::: GIVEN RECORDS :::

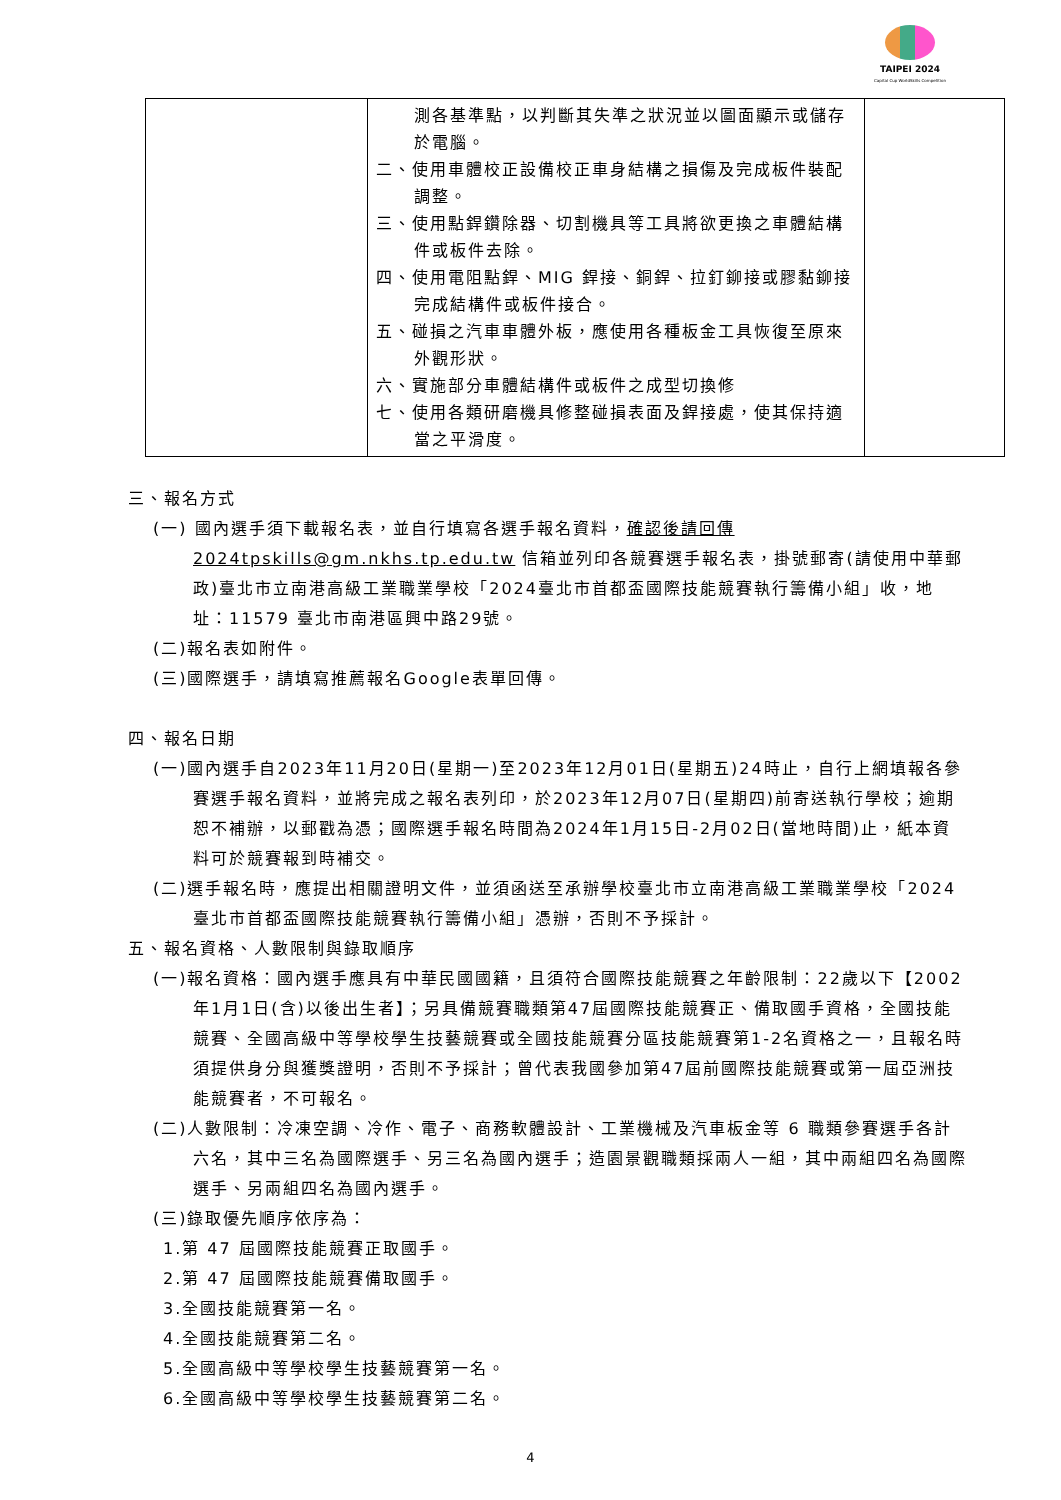TAIPEI 2024
Capital Cup WorldSkills Competition
| | 測各基準點，以判斷其失準之狀況並以圖面顯示或儲存於電腦。 二、使用車體校正設備校正車身結構之損傷及完成板件裝配調整。 三、使用點銲鑽除器、切割機具等工具將欲更換之車體結構件或板件去除。 四、使用電阻點銲、MIG 銲接、銅銲、拉釘鉚接或膠黏鉚接完成結構件或板件接合。 五、碰損之汽車車體外板，應使用各種板金工具恢復至原來外觀形狀。 六、實施部分車體結構件或板件之成型切換修 七、使用各類研磨機具修整碰損表面及銲接處，使其保持適當之平滑度。 | |
三、報名方式
(一) 國內選手須下載報名表，並自行填寫各選手報名資料，確認後請回傳 2024tpskills@gm.nkhs.tp.edu.tw 信箱並列印各競賽選手報名表，掛號郵寄(請使用中華郵政)臺北市立南港高級工業職業學校「2024臺北市首都盃國際技能競賽執行籌備小組」收，地址：11579 臺北市南港區興中路29號。
(二)報名表如附件。
(三)國際選手，請填寫推薦報名Google表單回傳。
四、報名日期
(一)國內選手自2023年11月20日(星期一)至2023年12月01日(星期五)24時止，自行上網填報各參賽選手報名資料，並將完成之報名表列印，於2023年12月07日(星期四)前寄送執行學校；逾期恕不補辦，以郵戳為憑；國際選手報名時間為2024年1月15日-2月02日(當地時間)止，紙本資料可於競賽報到時補交。
(二)選手報名時，應提出相關證明文件，並須函送至承辦學校臺北市立南港高級工業職業學校「2024臺北市首都盃國際技能競賽執行籌備小組」憑辦，否則不予採計。
五、報名資格、人數限制與錄取順序
(一)報名資格：國內選手應具有中華民國國籍，且須符合國際技能競賽之年齡限制：22歲以下【2002年1月1日(含)以後出生者】；另具備競賽職類第47屆國際技能競賽正、備取國手資格，全國技能競賽、全國高級中等學校學生技藝競賽或全國技能競賽分區技能競賽第1-2名資格之一，且報名時須提供身分與獲獎證明，否則不予採計；曾代表我國參加第47屆前國際技能競賽或第一屆亞洲技能競賽者，不可報名。
(二)人數限制：冷凍空調、冷作、電子、商務軟體設計、工業機械及汽車板金等 6 職類參賽選手各計六名，其中三名為國際選手、另三名為國內選手；造園景觀職類採兩人一組，其中兩組四名為國際選手、另兩組四名為國內選手。
(三)錄取優先順序依序為：
1.第 47 屆國際技能競賽正取國手。
2.第 47 屆國際技能競賽備取國手。
3.全國技能競賽第一名。
4.全國技能競賽第二名。
5.全國高級中等學校學生技藝競賽第一名。
6.全國高級中等學校學生技藝競賽第二名。
4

:::

▶ **EXERCISE REQUIREMENTS**
For this data, state how many lines include the word "報名資格", with nothing added.

▶ **WRITTEN ANSWER**
2